_Tâche à réaliser_:
Répondez brièvement aux questions suivantes à l'aide de l'extrait ci-dessous.
(a) Selon la demanderesse, de quelle manière la Cour Constitutionnelle devrait-elle annuler le point 6 du paragraphe 8 ?
(b) D'après le délégué du gouvernement, quel article de la Constitution ne viserait que l'égalité devant la loi ?
(c) Dans le cas d'espèce, quelle participation possédait l'associé dont le salaire de gérant a été rajouté au bénéfice commercial ?

_Extrait du document_:
◆ ◆ ◆ ◆
Dans le cadre de l’analyse du caractère discriminatoire de la disposition légale incriminée, il y aurait encore lieu d’analyser si la discrimination en question est susceptible 4 d’être justifiée objectivement et s’il existe le cas échéant des arguments convaincants permettant de défendre cette inégalité de traitement entre ces deux types de sociétés qui font tous les deux partie des sociétés de capitaux d’une manière générale. A ce sujet, elle soutient que non seulement la disposition légale incriminée aurait pour conséquence une imposition plus élevée des sociétés de capitaux dirigées par un ou des gérants possédant une participation substantielle dans le capital social, mais qu’il n’existerait en outre aucune raison objective d’instituer un tel traitement discriminatoire à l’égard de ce type de sociétés de capitaux. Le seul fait que le point 6 du paragraphe 8 GewStG aurait pu avoir pour objectif d’éviter la réduction injustifiée du bénéfice commercial par le biais du paiement de salaires exagérés aux dirigeants sociaux, possédant individuellement plus de 25% du capital social, ne saurait d’après elle justifier cette discrimination dans la mesure où cette disposition légale s’applique également aux sociétés de capitaux dont les dirigeants perçoivent un salaire qui n’est pas disproportionné.

La demanderesse s’interroge encore sur l’effet que pourrait avoir le cas échéant la constatation, par la Cour Constitutionnelle, sur question préjudicielle à lui poser, de la non conformité de la disposition légale incriminée à la Constitution. Elle estime dans ce contexte que le point 6 du paragraphe 8 en question devrait être annulé par la Cour Constitutionnelle “ de manière rétroactive ”.

Le délégué du gouvernement soutient que l’article 11 de la Constitution ne viserait que l’égalité devant la loi et limiterait ainsi le pouvoir décisionnel des auteurs d’actes réglementaires, mais non celui du législateur lui-même. L’article 101 de la Constitution quant à lui s’appliquerait bien au législateur, mais il n’interdirait pas des réglementations spéciales permettant de traiter différemment certaines catégories d’assujettis dans la mesure où ces différences de traitement peuvent être justifiées par leur objet ou la matière. Il estime que la disposition incriminée est essentiellement justifiée par le fait que comme les sociétés de capitaux dirigées par des gérants possédant une participation substantielle dans le capital social, dépassant 25% de celui-ci, constituent essentiellement des petites et moyennes entreprises, il y aurait lieu d’éviter que le bénéfice commercial de la société ne soit diminué de salaires, même appropriés, versés aux prédits gérants, entraînant que le résultat de la société ne sera pas imposable au titre du bénéfice commercial mais au titre de l’impôt sur le revenu, ce qui serait illustré par le cas d’espèce dans lequel l’associé, dont le salaire en tant que gérant a été rajouté au bénéfice commercial, possédait une participation de 80%.
◆ ◆ ◆ ◆
_Données affichées_:
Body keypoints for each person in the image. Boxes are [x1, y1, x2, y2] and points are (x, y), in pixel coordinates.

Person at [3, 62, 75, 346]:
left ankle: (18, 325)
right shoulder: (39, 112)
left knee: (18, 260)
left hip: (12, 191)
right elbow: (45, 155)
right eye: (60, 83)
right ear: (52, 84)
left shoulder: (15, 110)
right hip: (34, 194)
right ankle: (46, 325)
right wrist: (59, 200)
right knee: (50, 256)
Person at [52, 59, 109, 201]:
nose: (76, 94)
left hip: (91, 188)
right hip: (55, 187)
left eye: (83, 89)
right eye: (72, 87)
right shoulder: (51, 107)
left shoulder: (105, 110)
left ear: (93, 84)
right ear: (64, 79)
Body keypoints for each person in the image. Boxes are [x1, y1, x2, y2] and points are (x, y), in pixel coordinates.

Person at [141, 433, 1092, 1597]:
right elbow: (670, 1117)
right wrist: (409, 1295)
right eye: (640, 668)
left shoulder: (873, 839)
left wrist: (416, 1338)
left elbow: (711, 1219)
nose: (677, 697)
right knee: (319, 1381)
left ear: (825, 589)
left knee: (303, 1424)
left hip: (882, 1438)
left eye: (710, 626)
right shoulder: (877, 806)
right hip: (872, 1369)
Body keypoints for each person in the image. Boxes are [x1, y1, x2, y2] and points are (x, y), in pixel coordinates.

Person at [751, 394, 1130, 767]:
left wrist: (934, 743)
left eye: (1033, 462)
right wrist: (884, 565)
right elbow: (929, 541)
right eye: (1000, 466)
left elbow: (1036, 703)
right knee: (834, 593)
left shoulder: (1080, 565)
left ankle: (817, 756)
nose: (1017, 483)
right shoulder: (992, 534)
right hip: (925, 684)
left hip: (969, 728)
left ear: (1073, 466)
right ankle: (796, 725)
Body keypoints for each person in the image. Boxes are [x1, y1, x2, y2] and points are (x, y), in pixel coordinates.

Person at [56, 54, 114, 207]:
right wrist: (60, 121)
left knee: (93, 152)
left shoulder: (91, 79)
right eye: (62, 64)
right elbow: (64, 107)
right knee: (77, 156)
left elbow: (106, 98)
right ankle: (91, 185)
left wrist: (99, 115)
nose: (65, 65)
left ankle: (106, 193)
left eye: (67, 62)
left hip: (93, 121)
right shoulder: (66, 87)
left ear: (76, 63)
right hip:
◆ ◆ ◆ ◆
_Réponse à la tâche_:
(a) De manière rétroactive.
(b) L'article 11.
(c) Une participation de 80 %.